Posey smiled sadly even though he wasn't looking at her; she finally understood how he must have felt when she'd kept asking about his crew when he'd been in hospital, when he'd thought them all dead. It made her entire body ache to talk of and think of the men in Easy but she obliged John nonetheless, knowing he was only asking because he cared and because he wanted to connect with her. Finally, they were bridging the gap.

"Very much," she confided, and took a sip from the dreadful coffee, grimacing as she swallowed. "How much do you miss your crew?"

"Very much," he replied, and she watched him in profile as he smiled ruefully. "Tell me about George?" he requested, speaking of the crewmember Posey had met in Reims. "Where did you meet him?

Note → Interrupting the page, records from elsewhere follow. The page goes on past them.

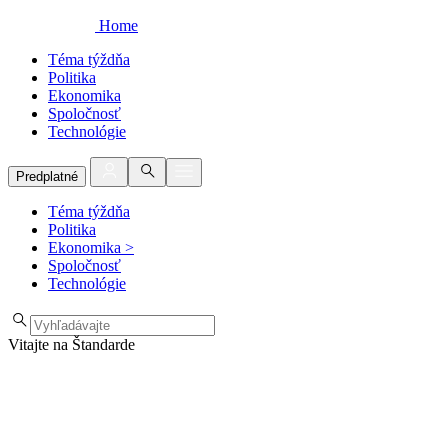
Home
Téma týždňa
Politika
Ekonomika
Spoločnosť
Technológie
Predplatné
Téma týždňa
Politika
Ekonomika
>
Spoločnosť
Technológie
Vitajte na Štandarde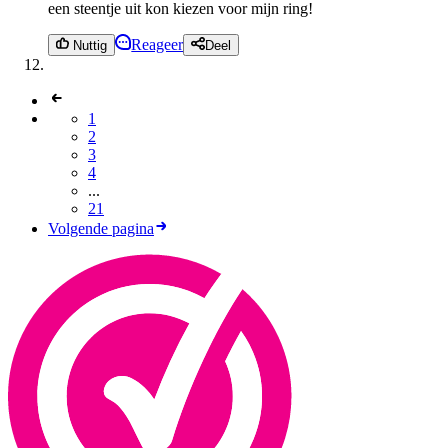
een steentje uit kon kiezen voor mijn ring!
Reageer
Nuttig
Deel
1
2
3
4
...
21
Volgende pagina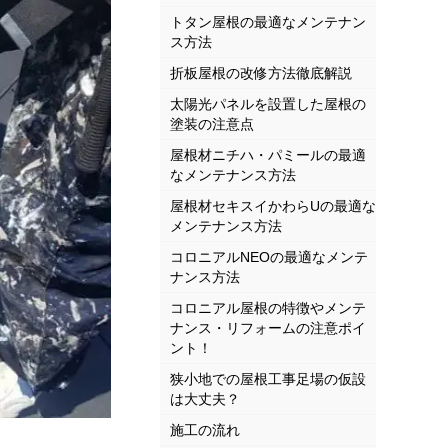
トタン屋根の最適なメンテナン
ス方法
折板屋根の改修方法徹底解説
太陽光パネルを設置した屋根の
塗装の注意点
屋根材ニチハ・パミールの最適
なメンテナンス方法
屋根材セキスイかわらUの最適な
メンテナンス方法
コロニアルNEOの最適なメンテ
ナンス方法
コロニアル屋根の特徴やメンテ
ナンス・リフォームの注意ポイ
ント！
狭小地での屋根工事足場の仮設
は大丈夫？
施工の流れ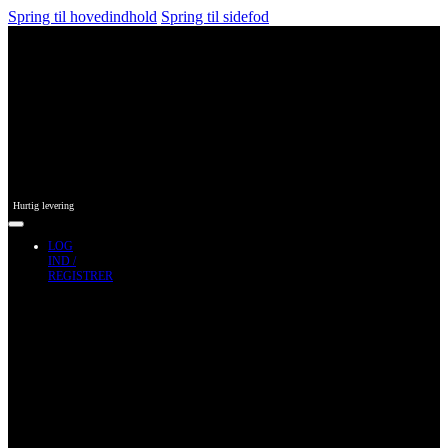
Spring til hovedindhold
Spring til sidefod
Hurtig levering
LOG
IND /
REGISTRER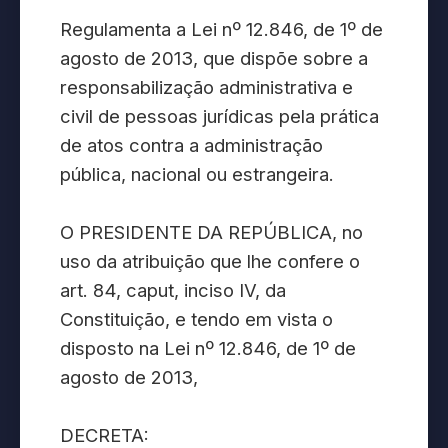
Regulamenta a Lei nº 12.846, de 1º de
agosto de 2013, que dispõe sobre a
responsabilização administrativa e
civil de pessoas jurídicas pela prática
de atos contra a administração
pública, nacional ou estrangeira.
O PRESIDENTE DA REPÚBLICA, no
uso da atribuição que lhe confere o
art. 84, caput, inciso IV, da
Constituição, e tendo em vista o
disposto na Lei nº 12.846, de 1º de
agosto de 2013,
DECRETA: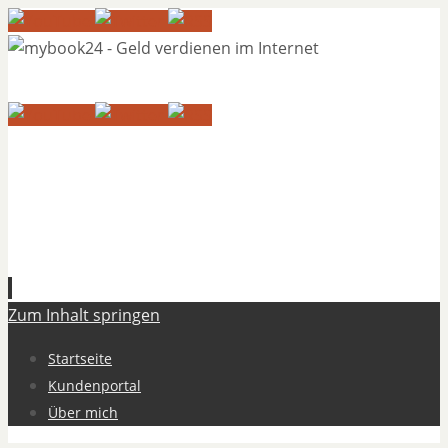
Zum Inhalt springen
Startseite
Kundenportal
Über mich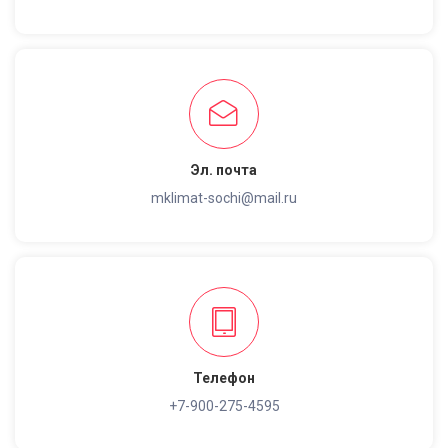
Эл. почта
mklimat-sochi@mail.ru
Телефон
+7-900-275-4595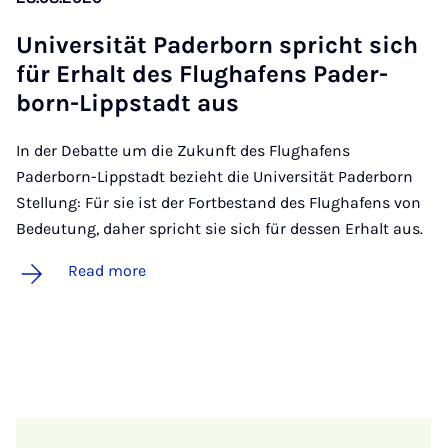
Uni­versität Pader­born spricht sich
für Er­halt des Flughafens Pader­
born-Lippstadt aus
In der Debatte um die Zukunft des Flughafens
Paderborn-Lippstadt bezieht die Universität Paderborn
Stellung: Für sie ist der Fortbestand des Flughafens von
Bedeutung, daher spricht sie sich für dessen Erhalt aus.
Read more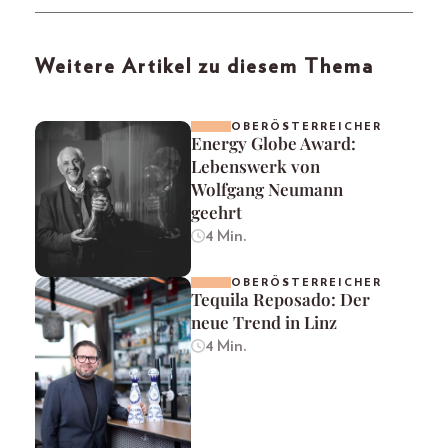
Weitere Artikel zu diesem Thema
OBERÖSTERREICHER
Energy Globe Award:
Lebenswerk von
Wolfgang Neumann
geehrt
4 Min.
OBERÖSTERREICHER
Tequila Reposado: Der
neue Trend in Linz
4 Min.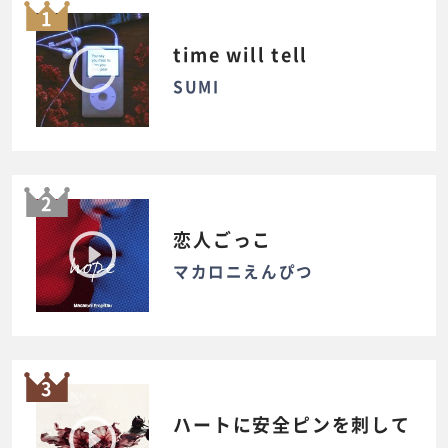
1
time will tell
SUMI
2
恋人ごっこ
マカロニえんぴつ
3
ハートに安全ピンを刺して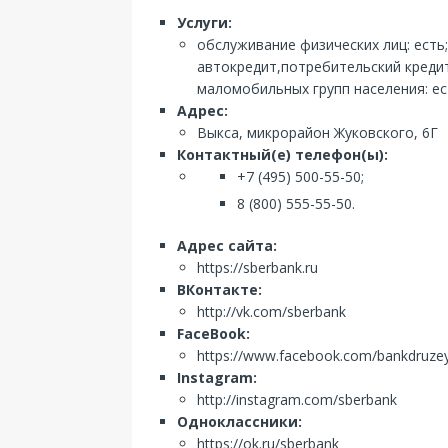
Услуги:
обслуживание физических лиц: есть
автокредит,потребительский кредит
маломобильных групп населения: ес
Адрес:
Выкса, микрорайон Жуковского, 6Г
Контактный(е) телефон(ы):
+7 (495) 500-55-50;
8 (800) 555-55-50.
Адрес сайта:
https://sberbank.ru
ВКонтакте:
http://vk.com/sberbank
FaceBook:
https://www.facebook.com/bankdruze
Instagram:
http://instagram.com/sberbank
Одноклассники:
https://ok.ru/sberbank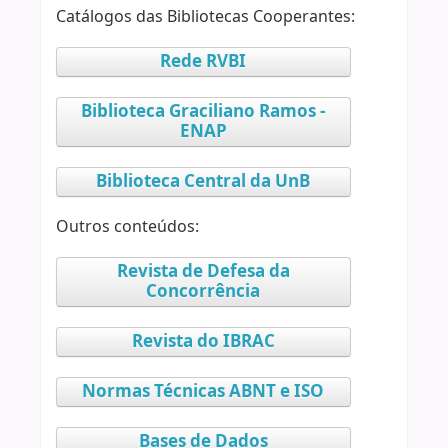
Catálogos das Bibliotecas Cooperantes:
Rede RVBI
Biblioteca Graciliano Ramos -
ENAP
Biblioteca Central da UnB
Outros conteúdos:
Revista de Defesa da
Concorrência
Revista do IBRAC
Normas Técnicas ABNT e ISO
Bases de Dados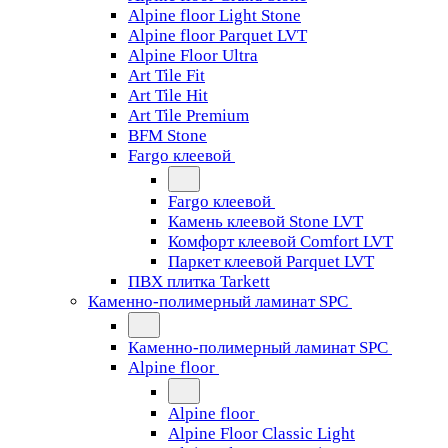
Alpine floor Light Stone
Alpine floor Parquet LVT
Alpine Floor Ultra
Art Tile Fit
Art Tile Hit
Art Tile Premium
BFM Stone
Fargo клеевой
Fargo клеевой
Камень клеевой Stone LVT
Комфорт клеевой Comfort LVT
Паркет клеевой Parquet LVT
ПВХ плитка Tarkett
Каменно-полимерный ламинат SPC
Каменно-полимерный ламинат SPC
Alpine floor
Alpine floor
Alpine Floor Classic Light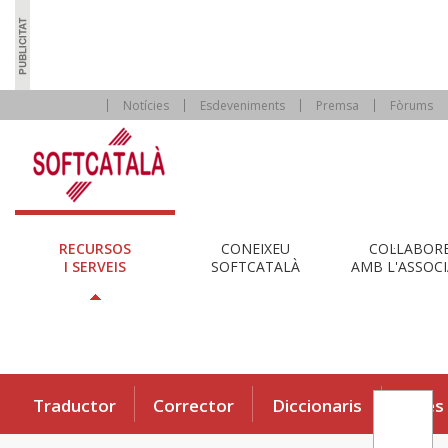
Notícies
Esdeveniments
Premsa
Fòrums
RECURSOS
CONEIXEU
COL·LABOR
I SERVEIS
SOFTCATALÀ
AMB L'ASSOCI
Traductor
Corrector
Diccionaris
Eines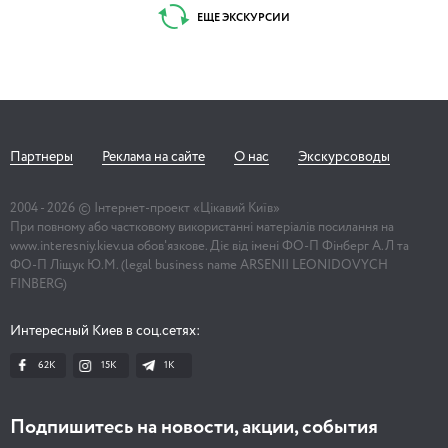
ЕЩЕ ЭКСКУРСИИ
Партнеры
Реклама на сайте
О нас
Экскурсоводы
2004 -
2026
© Інтернет-проект «Цікавий Київ»
При повному або частковому використанні матеріалів посилання на
www.interesniy.kiev.ua обов'язкове. Діє від імені ФО-П Фінберг А.Л та
ФО-П Ліщук Ю.М. (legal business name ARSENII LEONIDOVYCH
FINBERG)
Интересный Киев в соц.сетях:
62K
15K
1К
Подпишитесь на новости, акции, события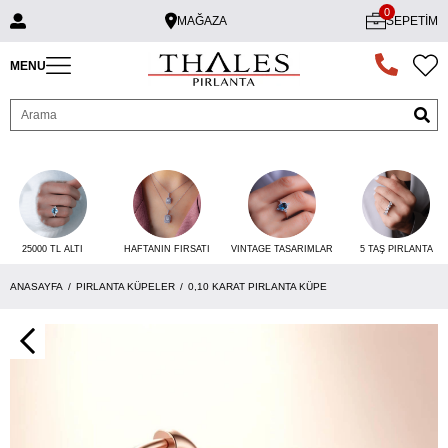
0
MAĞAZA
SEPETIM
MENU
25000 TL ALTI
VINTAGE TASARIMLAR
5 TAŞ PIRLANTA
HAFTANIN FIRSATI
ANASAYFA
PIRLANTA KÜPELER
0,10 KARAT PIRLANTA KÜPE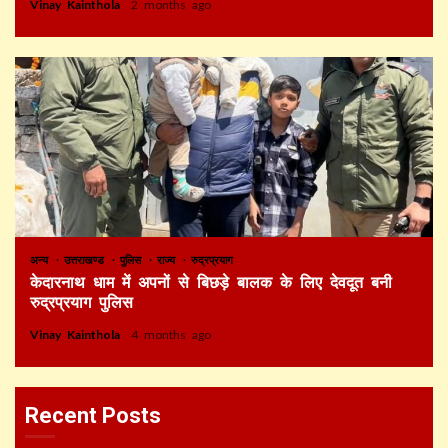
Vinay Kainthola
2 months ago
अन्य
उत्तराखण्ड
पुलिस
राज्य
रुद्रप्रयाग
केदारनाथ धाम में अपनों से बिछड़े बालक के लिए देवदूत बनी
रुद्रप्रयाग पुलिस
Vinay Kainthola
4 months ago
Recent Posts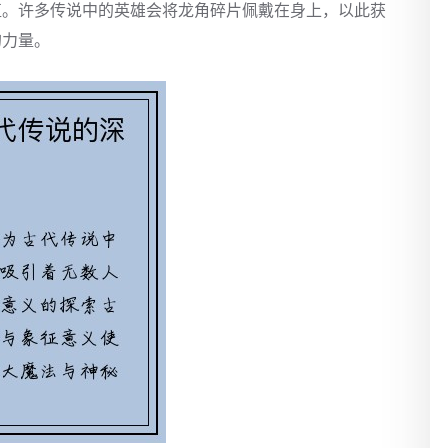
值。许多传说中的英雄会将龙角碎片佩戴在身上，以此获
的力量。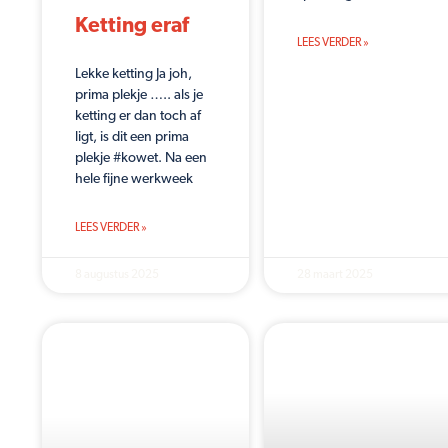
Ketting eraf
LEES VERDER »
Lekke ketting Ja joh,
prima plekje ….. als je
ketting er dan toch af
ligt, is dit een prima
plekje #kowet. Na een
hele fijne werkweek
LEES VERDER »
8 augustus 2025
28 maart 2025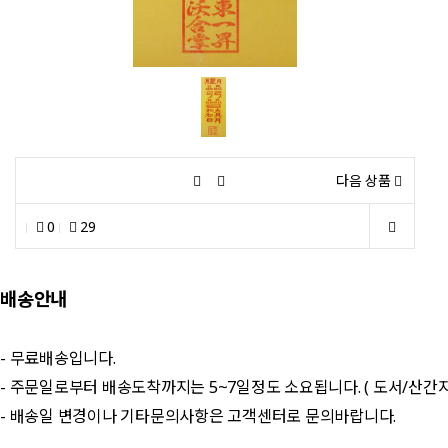
다음 상품
0
29
배송안내
- 무료배송입니다.
- 주문일로부터 배송도착까지는 5~7일정도 소요됩니다. ( 도서/산간
- 배송일 변경이나 기타문의사항은 고객센터로 문의바랍니다.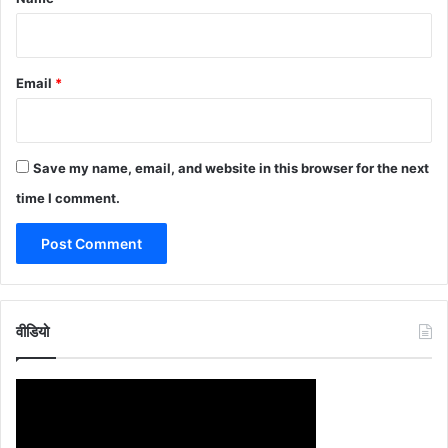
Email
*
Save my name, email, and website in this browser for the next
time I comment.
वीडियो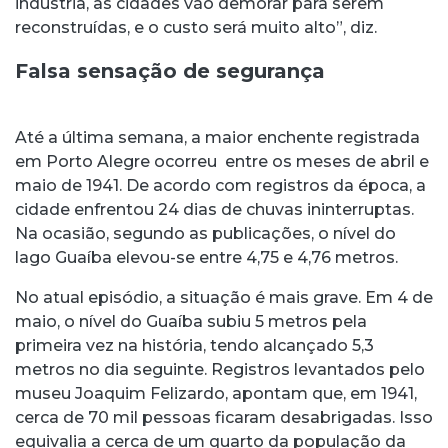
indústria, as cidades vão demorar para serem
reconstruídas, e o custo será muito alto”, diz.
Falsa sensação de segurança
Até a última semana, a maior enchente registrada
em Porto Alegre ocorreu entre os meses de abril e
maio de 1941. De acordo com registros da época, a
cidade enfrentou 24 dias de chuvas ininterruptas.
Na ocasião, segundo as publicações, o nível do
lago Guaíba elevou-se entre 4,75 e 4,76 metros.
No atual episódio, a situação é mais grave. Em 4 de
maio, o nível do Guaíba subiu 5 metros pela
primeira vez na história, tendo alcançado 5,3
metros no dia seguinte. Registros levantados pelo
museu Joaquim Felizardo, apontam que, em 1941,
cerca de 70 mil pessoas ficaram desabrigadas. Isso
equivalia a cerca de um quarto da população da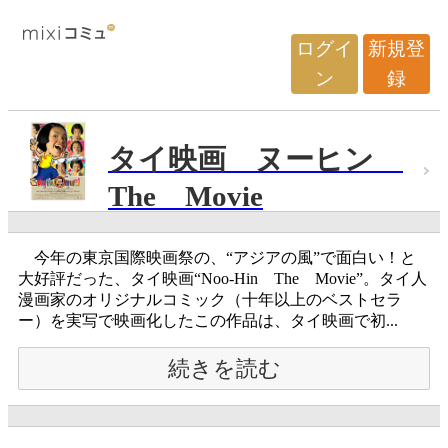
ログイ
新規登
ン
録
タイ映画 ヌーヒン
The Movie
今年の東京国際映画祭の、“アジアの風”で面白い！と
大好評だった、タイ映画“Noo-Hin The Movie”。タイ人
漫画家のオリジナルコミック（十年以上のベストセラ
ー）を実写で映画化したこの作品は、タイ映画で初...
続きを読む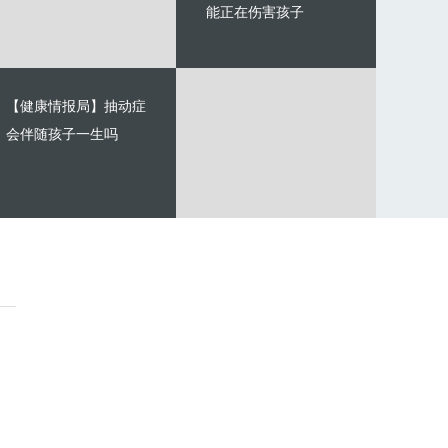
能正在伤害孩子
【健康情报局】抽动症
会伴随孩子一生吗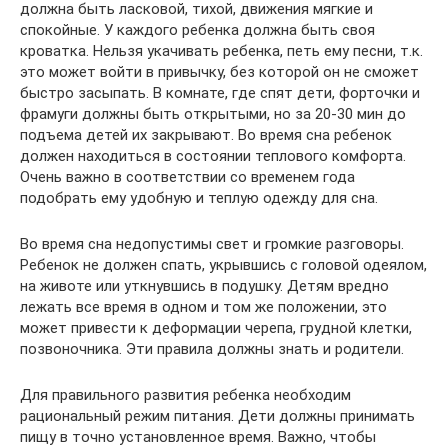
должна быть ласковой, тихой, движения мягкие и
спокойные. У каждого ребенка должна быть своя
кроватка. Нельзя укачивать ребенка, петь ему песни, т.к.
это может войти в привычку, без которой он не сможет
быстро засыпать. В комнате, где спят дети, форточки и
фрамуги должны быть открытыми, но за 20-30 мин до
подъема детей их закрывают. Во время сна ребенок
должен находиться в состоянии теплового комфорта.
Очень важно в соответствии со временем года
подобрать ему удобную и теплую одежду для сна.
Во время сна недопустимы свет и громкие разговоры.
Ребенок не должен спать, укрывшись с головой одеялом,
на животе или уткнувшись в подушку. Детям вредно
лежать все время в одном и том же положении, это
может привести к деформации черепа, грудной клетки,
позвоночника. Эти правила должны знать и родители.
Для правильного развития ребенка необходим
рациональный режим питания. Дети должны принимать
пищу в точно установленное время. Важно, чтобы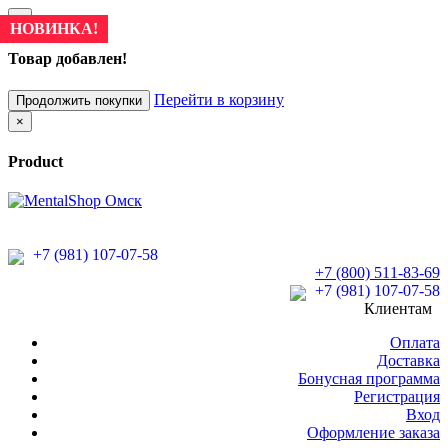
×
НОВИНКА!
НОВИНКА!
Товар добавлен!
Перейти в корзину
Продолжить покупки
×
Product
+7 (981) 107-07-58
+7 (800) 511-83-69
+7 (981) 107-07-58
Клиентам
Оплата
Доставка
Бонусная программа
Регистрация
Вход
Оформление заказа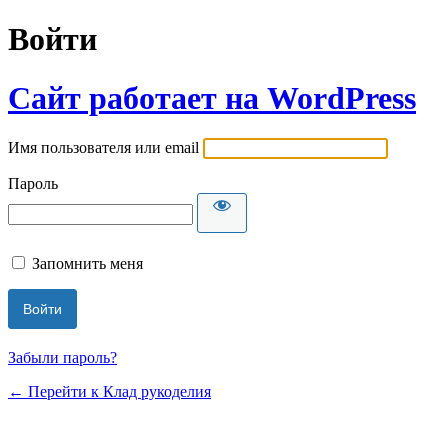
Войти
Сайт работает на WordPress
Имя пользователя или email
Пароль
Запомнить меня
Забыли пароль?
← Перейти к Клад рукоделия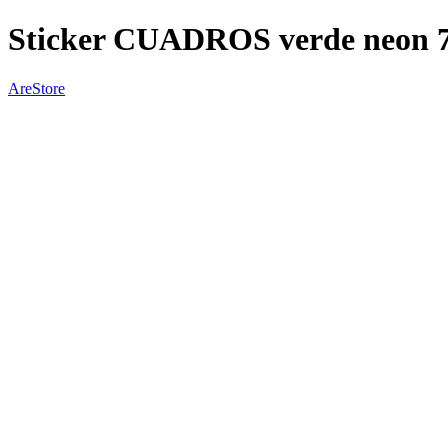
Sticker CUADROS verde neon 
AreStore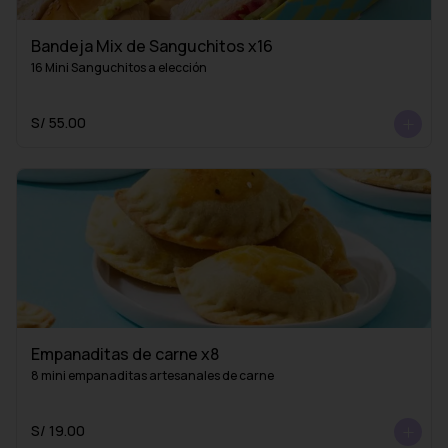
Bandeja Mix de Sanguchitos x16
16 Mini Sanguchitos a elección
S/ 55.00
Empanaditas de carne x8
8 mini empanaditas artesanales de carne
S/ 19.00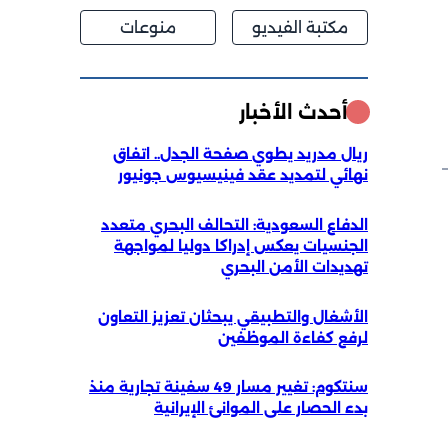
مكتبة الفيديو
منوعات
أحدث الأخبار
ريال مدريد يطوي صفحة الجدل.. اتفاق
نهائي لتمديد عقد فينيسيوس جونيور
الدفاع السعودية: التحالف البحري متعدد
الجنسيات يعكس إدراكا دوليا لمواجهة
تهديدات الأمن البحري
الأشغال والتطبيقي يبحثان تعزيز التعاون
لرفع كفاءة الموظفين
سنتكوم: تغيير مسار 49 سفينة تجارية منذ
بدء الحصار على الموانئ الإيرانية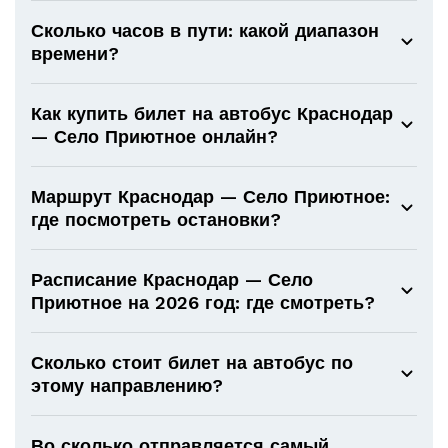
Сколько часов в пути: какой диапазон
времени?
Как купить билет на автобус Краснодар
— Село Приютное онлайн?
Маршрут Краснодар — Село Приютное:
где посмотреть остановки?
Расписание Краснодар — Село
Приютное на 2026 год: где смотреть?
Сколько стоит билет на автобус по
этому направлению?
Во сколько отправляется самый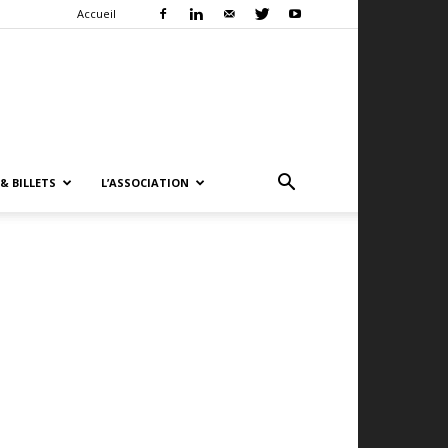
Accueil
& BILLETS
L’ASSOCIATION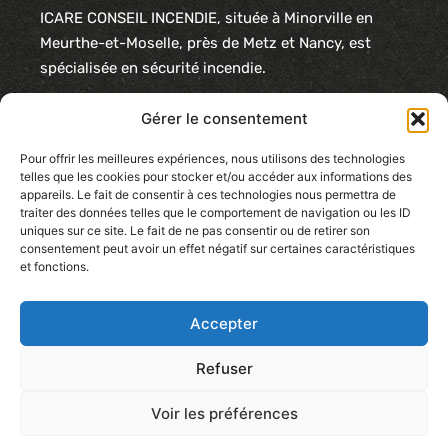
ICARE CONSEIL INCENDIE, située à Minorville en
Meurthe-et-Moselle, près de Metz et Nancy, est
spécialisée en sécurité incendie.
Nous proposons des solutions complètes : éclairage
Gérer le consentement
de sécurité, poteaux incendie, extincteurs,
détection/alarme, désenfumage et systèmes
Pour offrir les meilleures expériences, nous utilisons des technologies
telles que les cookies pour stocker et/ou accéder aux informations des
hydrauliques.
appareils. Le fait de consentir à ces technologies nous permettra de
traiter des données telles que le comportement de navigation ou les ID
Nos services incluent également l’audit et la veille
uniques sur ce site. Le fait de ne pas consentir ou de retirer son
réglementaire, ainsi que la signalétique et les plans
consentement peut avoir un effet négatif sur certaines caractéristiques
et fonctions.
de sécurité. Notre expertise garantit des solutions
innovantes, conformes aux normes pour une
protection optimale.
Accepter
Refuser
Voir les préférences
© 2024 SAS au capital de 40 000 € | SIRET : 984351973 00024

How is he doing?"

"I met him on a twenty-four hour pass in Reims whilst my company was on R&R in Mourmelon. He was working in a bookshop. Made me jump when he came up behind me."

John laughed, taking her cup from her to take a sip before handing it back; he could only carry one these days so they had to share. "He was always good at that - sneaking up on people. Used to be a nightmare for it in the barracks in the middle of the night."

Posey giggled. "He was nice. I liked him," she admitted with an easy half-shrug. "We had dinner together before I left and he wanted to know absolutely everything about you. He'd thought you were dead, just like you'd thought him, and he was so, so very happy you weren't I thought he might cry."

"Really?"

She nodded. "Yeah. He didn't know anything about any of you lot, of course, so hearing that even one of you was still alive was a bit overwhelming, I think. It must have been." She paused, watching a little girl skip across the road below followed by an older boy who must have been her brother, a scowl on his face when she turned to look at him but a grin taking its place when she was off skipping again. Posey smiled and watched them until they disappeared from view. "He's well, anyway. George, this is. Or he was when I met him, at least. He's got a job and he's hiding very well and Reims has been liberated besides. He's just sitting tight until he can get home. I hope he gets back soon."